News
12.08.2010
Tower Twists and Preservationists Shout
Morris Adjmi's torqued tower causes some to question appropriateness of location.
A proposed tower twists from its masonry base in the Gansevoort Market Historic District.
Courtesy Morris Adjmi Architects

Last month, the Landmark Preservation Commission debated plans for an architecturally ambitious condominium-and-retail project designed by Morris Adjmi in the Gansevoort Market Historic District. While the commission lacked the votes to decide on the project, the commissioners sent a strong signal to the developers that the project would need to be significantly reworked in order to gain approval.

The project raised a number of questions about how and where contemporary architecture can fit into a historic district, especially one as unique as the formerly scruffy and low-slung meat market district.

Detail of twisting steel structure.   Morris Adjmi's proposed tower set against the Standard Hotel.   Morris Adjmi's proposed twisting steel tower.
The tower's materiality relates to the nearby High Line (left), the tower torques upward from the base of a historic market building (center), and another rendered view of Morris Adjmi's tower at 13th and Washington Streets (right). A night view of the tower with the neighboring Standard Hotel viewed from the High Line (below).  
 

View of proposed tower fron the High Line.

Adjmi and developer Taconic Investments want to build a seven-story torqued apartment tower atop a two-story art moderne market building dating from 1938 at 13th and Washington streets. A massive masonry core anchors the addition, with each floor rotating within an exposed black metal frame that encloses the terraces and the apartments. “This particular site lends itself to something dynamic,” said Adjmi, who is also the architect of 450 West 14th, one of the last buildings to straddle the High Line. This project overlooks the High Line and draws on the forms and materials of that industrial structure, and compared to some of its more distant neighbors like the Standard Hotel or the architectural bobbles of far West Chelsea, the design looks comparatively low-key.

Both the High Line and the Standard fall outside the boundaries of the Gansevoort historic district, and the commissioners appeared unconvinced of their relevance to the new project barely a block away, and worried about setting a precedent for towers above the lowrise market buildings. “I need a better story. I need to understand why that building should be allowed to be turned into a base for a tower,” said commissioner Margery Perlmutter.
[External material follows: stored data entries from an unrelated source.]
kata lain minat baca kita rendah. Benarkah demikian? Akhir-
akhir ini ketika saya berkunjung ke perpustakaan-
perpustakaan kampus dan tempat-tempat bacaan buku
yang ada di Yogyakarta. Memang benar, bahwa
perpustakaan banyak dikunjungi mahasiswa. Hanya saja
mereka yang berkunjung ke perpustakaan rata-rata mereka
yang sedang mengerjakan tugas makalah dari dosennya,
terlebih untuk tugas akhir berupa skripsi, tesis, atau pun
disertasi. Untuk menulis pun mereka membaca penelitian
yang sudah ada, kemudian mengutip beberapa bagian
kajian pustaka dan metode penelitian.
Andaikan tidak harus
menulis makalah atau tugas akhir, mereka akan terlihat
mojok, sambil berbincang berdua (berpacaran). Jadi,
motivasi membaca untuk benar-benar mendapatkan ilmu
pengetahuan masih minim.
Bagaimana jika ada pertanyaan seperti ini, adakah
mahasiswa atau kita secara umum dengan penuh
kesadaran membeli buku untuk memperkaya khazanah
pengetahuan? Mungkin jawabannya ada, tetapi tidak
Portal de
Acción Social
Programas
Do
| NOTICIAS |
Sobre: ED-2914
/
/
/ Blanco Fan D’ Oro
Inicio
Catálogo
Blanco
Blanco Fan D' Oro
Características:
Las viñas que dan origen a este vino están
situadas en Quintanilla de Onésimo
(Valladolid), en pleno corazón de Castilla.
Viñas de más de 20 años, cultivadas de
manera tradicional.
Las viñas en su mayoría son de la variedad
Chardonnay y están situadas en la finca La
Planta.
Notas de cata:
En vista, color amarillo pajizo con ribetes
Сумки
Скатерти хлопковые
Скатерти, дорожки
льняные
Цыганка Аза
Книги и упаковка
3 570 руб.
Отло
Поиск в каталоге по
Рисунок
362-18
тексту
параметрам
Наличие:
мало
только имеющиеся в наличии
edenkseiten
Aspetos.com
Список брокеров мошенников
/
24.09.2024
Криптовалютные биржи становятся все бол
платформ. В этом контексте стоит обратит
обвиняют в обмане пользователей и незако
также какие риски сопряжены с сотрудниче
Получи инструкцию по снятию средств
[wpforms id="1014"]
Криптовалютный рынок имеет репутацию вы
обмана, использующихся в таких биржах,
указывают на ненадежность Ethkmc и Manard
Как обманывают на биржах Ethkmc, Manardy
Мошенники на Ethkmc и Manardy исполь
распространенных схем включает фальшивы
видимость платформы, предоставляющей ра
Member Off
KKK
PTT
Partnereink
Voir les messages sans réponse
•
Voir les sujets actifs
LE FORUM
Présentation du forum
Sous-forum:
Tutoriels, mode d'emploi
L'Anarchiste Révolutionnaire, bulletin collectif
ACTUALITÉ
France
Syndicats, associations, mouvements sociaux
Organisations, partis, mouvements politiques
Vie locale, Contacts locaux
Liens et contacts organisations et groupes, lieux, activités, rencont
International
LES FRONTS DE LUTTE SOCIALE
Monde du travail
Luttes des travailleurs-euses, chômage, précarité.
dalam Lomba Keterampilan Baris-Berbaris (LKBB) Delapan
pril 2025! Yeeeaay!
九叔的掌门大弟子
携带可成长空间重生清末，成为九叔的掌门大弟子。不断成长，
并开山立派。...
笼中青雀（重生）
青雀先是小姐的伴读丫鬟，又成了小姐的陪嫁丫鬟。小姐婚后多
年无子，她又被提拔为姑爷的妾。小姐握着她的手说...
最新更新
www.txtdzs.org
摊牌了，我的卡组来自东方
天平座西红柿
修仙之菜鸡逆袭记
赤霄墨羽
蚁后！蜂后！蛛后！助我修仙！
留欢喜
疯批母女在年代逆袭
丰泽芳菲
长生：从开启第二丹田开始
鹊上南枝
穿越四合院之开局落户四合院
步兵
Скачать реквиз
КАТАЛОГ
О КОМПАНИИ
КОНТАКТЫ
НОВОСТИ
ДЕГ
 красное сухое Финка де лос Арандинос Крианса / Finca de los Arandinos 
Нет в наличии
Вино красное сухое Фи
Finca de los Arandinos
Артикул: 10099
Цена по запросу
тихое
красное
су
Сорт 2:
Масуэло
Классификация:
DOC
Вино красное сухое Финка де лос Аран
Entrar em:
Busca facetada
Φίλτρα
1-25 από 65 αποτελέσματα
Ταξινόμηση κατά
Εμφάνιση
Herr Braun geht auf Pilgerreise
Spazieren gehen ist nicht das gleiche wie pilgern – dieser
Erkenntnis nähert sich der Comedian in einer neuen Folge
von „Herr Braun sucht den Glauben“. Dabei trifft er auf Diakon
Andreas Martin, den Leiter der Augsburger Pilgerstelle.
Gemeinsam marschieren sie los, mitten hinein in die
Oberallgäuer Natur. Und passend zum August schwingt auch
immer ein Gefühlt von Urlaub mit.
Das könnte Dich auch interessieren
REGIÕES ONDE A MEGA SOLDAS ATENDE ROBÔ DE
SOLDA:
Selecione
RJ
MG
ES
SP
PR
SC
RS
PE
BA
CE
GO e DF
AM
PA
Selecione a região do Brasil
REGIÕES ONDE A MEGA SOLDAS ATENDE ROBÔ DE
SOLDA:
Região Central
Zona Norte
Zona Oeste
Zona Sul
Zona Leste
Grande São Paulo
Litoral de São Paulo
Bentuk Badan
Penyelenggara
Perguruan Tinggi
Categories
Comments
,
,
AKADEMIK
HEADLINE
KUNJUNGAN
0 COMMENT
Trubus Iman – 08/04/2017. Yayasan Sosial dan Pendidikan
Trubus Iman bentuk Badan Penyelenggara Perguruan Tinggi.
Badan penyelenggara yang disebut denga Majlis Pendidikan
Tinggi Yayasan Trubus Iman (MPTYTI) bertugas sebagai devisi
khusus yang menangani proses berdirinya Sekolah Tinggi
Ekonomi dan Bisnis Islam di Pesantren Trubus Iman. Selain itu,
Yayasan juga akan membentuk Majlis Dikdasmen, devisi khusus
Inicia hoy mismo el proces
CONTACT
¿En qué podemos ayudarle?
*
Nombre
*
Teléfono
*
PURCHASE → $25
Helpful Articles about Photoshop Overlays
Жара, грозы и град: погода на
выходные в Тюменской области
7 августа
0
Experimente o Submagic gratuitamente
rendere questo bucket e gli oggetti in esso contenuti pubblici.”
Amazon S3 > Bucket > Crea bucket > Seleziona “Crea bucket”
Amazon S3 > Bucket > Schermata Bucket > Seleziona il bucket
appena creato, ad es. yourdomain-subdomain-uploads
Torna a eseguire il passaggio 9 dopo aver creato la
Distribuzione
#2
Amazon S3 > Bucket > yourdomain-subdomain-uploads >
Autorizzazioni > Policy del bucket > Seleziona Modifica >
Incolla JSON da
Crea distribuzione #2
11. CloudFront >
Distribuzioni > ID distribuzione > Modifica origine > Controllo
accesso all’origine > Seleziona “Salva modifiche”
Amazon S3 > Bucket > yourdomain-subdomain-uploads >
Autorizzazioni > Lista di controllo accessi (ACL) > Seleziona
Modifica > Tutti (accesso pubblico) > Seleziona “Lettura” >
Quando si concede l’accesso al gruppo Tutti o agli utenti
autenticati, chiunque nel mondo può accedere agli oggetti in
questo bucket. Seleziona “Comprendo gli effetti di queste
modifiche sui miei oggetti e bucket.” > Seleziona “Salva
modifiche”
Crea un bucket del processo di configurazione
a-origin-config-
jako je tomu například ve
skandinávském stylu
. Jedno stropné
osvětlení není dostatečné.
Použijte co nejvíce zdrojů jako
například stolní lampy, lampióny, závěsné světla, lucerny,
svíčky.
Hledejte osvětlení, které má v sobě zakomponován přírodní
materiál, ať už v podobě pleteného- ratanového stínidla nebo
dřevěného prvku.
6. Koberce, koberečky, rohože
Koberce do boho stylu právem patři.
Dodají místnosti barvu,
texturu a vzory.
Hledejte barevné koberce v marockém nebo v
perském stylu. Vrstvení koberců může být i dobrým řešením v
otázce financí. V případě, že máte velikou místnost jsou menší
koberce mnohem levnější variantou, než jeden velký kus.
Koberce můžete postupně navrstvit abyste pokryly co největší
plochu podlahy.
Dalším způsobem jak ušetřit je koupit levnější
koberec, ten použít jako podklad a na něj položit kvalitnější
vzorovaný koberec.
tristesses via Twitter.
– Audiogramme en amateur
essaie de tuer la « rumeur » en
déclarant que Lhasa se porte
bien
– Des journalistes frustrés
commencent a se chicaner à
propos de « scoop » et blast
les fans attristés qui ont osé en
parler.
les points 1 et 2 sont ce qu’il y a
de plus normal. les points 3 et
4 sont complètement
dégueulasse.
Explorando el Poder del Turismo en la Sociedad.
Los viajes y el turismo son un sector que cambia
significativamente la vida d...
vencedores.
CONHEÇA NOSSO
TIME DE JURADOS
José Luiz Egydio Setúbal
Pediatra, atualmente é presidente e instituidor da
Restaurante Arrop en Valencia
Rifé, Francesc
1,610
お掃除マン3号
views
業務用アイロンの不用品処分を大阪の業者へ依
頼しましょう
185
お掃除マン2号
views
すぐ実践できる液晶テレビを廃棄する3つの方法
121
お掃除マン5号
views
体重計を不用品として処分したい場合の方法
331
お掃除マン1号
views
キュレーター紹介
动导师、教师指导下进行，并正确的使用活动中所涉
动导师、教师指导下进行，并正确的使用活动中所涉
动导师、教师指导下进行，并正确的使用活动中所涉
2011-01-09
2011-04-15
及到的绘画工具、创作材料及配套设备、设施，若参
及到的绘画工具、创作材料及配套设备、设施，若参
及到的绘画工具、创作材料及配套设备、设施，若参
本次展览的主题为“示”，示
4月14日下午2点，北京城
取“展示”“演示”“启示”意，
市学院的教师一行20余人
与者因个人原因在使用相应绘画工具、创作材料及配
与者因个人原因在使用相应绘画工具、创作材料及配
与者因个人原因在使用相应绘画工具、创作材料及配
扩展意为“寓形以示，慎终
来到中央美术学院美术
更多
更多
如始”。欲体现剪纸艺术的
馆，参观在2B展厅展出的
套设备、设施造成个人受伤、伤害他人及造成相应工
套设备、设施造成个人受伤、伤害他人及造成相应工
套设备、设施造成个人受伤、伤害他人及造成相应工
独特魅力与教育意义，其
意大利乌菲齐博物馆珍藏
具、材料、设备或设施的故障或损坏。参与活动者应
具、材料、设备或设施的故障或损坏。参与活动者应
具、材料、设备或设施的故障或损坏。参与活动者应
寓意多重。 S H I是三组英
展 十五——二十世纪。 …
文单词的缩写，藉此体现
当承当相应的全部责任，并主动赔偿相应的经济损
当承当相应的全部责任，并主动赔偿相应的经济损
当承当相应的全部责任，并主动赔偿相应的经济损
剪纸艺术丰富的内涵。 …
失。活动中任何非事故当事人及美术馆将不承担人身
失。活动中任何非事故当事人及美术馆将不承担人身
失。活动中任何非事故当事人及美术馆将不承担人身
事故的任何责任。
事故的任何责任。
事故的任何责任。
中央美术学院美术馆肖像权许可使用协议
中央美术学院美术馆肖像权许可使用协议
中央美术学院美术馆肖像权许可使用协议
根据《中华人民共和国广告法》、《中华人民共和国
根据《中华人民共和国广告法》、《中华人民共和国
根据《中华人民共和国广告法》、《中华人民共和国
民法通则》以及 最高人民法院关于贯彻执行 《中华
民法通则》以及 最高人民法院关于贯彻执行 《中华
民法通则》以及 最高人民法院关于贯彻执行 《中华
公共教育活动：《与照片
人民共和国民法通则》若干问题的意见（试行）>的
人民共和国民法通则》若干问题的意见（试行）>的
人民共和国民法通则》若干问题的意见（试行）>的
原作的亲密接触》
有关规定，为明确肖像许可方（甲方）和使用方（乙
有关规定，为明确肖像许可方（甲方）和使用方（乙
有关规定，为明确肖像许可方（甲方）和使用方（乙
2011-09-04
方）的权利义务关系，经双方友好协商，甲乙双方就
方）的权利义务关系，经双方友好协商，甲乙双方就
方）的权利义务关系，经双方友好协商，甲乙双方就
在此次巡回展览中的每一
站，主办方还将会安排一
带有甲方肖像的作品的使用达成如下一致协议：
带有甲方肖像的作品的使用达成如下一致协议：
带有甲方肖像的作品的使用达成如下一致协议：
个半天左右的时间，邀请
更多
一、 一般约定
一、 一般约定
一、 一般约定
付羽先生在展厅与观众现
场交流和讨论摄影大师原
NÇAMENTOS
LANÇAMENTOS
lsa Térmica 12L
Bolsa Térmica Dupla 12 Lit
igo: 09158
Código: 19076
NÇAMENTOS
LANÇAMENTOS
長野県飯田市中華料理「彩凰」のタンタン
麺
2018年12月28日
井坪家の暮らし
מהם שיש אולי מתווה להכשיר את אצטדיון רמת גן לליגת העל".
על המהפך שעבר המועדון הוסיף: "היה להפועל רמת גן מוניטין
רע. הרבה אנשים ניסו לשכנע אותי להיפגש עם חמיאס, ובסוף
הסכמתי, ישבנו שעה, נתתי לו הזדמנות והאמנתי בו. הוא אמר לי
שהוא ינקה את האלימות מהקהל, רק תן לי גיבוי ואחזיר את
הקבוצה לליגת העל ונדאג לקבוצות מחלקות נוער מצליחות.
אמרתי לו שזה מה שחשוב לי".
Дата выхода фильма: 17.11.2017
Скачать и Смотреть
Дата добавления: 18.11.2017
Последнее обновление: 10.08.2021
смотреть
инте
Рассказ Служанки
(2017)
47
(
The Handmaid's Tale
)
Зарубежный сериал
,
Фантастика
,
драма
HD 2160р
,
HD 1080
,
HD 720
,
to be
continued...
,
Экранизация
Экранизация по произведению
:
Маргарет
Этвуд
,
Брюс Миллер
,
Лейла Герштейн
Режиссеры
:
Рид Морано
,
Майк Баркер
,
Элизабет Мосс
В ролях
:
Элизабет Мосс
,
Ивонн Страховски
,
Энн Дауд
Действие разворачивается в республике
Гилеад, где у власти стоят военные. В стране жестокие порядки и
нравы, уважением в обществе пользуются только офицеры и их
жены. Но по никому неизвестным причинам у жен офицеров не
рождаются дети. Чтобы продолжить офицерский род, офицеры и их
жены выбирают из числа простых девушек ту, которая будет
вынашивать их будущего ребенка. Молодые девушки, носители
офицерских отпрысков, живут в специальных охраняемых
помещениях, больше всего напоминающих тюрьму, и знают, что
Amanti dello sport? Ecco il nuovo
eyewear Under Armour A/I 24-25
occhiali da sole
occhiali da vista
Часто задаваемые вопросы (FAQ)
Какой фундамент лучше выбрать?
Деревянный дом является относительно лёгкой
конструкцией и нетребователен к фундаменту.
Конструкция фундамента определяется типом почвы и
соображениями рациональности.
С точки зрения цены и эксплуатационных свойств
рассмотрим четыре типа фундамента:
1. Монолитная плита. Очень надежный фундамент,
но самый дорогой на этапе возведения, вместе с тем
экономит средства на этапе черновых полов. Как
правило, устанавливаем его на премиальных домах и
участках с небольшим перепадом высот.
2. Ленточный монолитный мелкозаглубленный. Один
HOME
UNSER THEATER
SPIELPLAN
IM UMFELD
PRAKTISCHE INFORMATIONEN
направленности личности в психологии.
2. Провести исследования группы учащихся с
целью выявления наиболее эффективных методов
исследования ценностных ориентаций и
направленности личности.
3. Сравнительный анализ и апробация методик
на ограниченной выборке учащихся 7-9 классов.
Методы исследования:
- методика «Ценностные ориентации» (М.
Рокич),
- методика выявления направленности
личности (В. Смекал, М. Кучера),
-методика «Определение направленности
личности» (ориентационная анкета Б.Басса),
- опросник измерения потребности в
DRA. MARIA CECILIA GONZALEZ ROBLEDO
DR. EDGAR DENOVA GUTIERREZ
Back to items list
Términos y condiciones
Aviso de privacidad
Proposed tower by Morris Adjmi Architects.Preservationists were unconvinced that the proposed tower fits in the historic district.

Other commissioners praised the project’s architectural merits, but felt they could not approve it, given their obligations to the landmarks law. “I love the project’s design, and I hope you have clients in other parts of the city, but Morris, I hated to have to say, not here,” said commissioner Libby Ryan. Several preservation and community groups seemed equally conflicted, praising the design but questioning its appropriateness for the district.

Adjmi remains undeterred for now, and may present the project again in only slightly modified form for a full up-or-down vote. “Each of these projects needs to be evaluated on its own merits,” he said. “Time doesn’t end when you get a designation. I feel very strongly about this design, and I hope we can figure out a way to keep it intact.”